[Document segment]:
"""
The Globe and Mail examines "When Players Turn Into Boyfriends"

Read the article at The Globe and Mail

ZOSIA BIELSKI
From Thurday's Globe and Mail
October 9, 2008 at 9:15 AM EDT

Nick Savoy remembers well the day his girlfriend, Arrin, dyed her hair blond. The 23-year-old actress knew her boyfriend had "always liked blondes," so, Mr. Savoy says, she "went to the trouble of getting herself a beautiful hair job."

"You can bet that every day for the next few weeks I commented on how beautiful she was and how amazing she looked," he said.

As far as her one-year-long relationship was concerned, the dye job was a good move for Arrin. Ten years her senior, Mr. Savoy liked it, and rewarded her with attention: "There's a lot of value that can be accomplished by rewarding the behaviour that you like."
"""
[Listed entries]:
"""
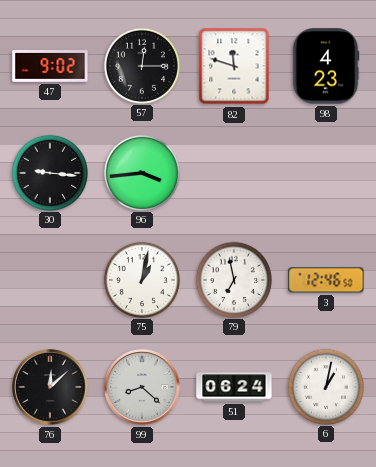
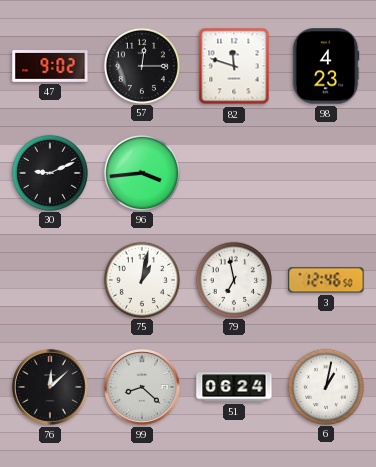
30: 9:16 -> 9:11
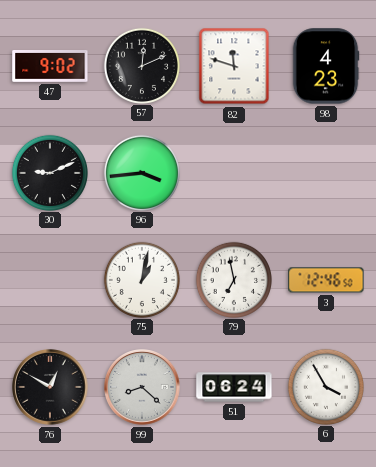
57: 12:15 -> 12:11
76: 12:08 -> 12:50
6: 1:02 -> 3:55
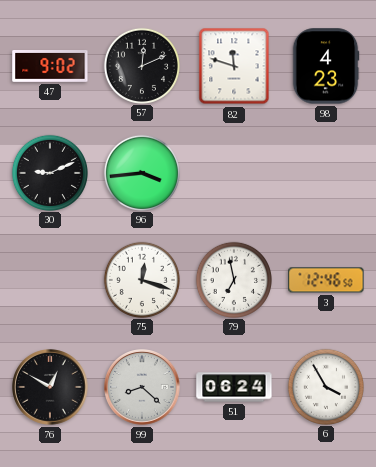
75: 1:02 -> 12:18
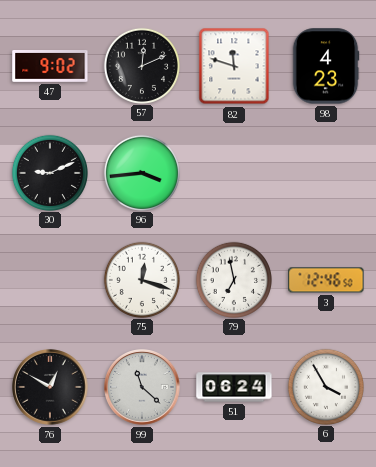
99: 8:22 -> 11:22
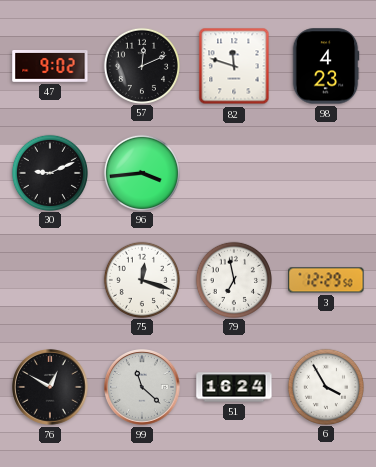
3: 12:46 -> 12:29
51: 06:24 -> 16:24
"""
[Problems]:
1. In the Globe and Mail article, what color did Arrin dye her hair?
2. Return every line of the clock records character for character, leaving out the picture lines.
The article and the clock records come from unrelated sources.

[Solutions for each task]:
1. Blond.

2.
30: 9:16 -> 9:11
57: 12:15 -> 12:11
76: 12:08 -> 12:50
6: 1:02 -> 3:55
75: 1:02 -> 12:18
99: 8:22 -> 11:22
3: 12:46 -> 12:29
51: 06:24 -> 16:24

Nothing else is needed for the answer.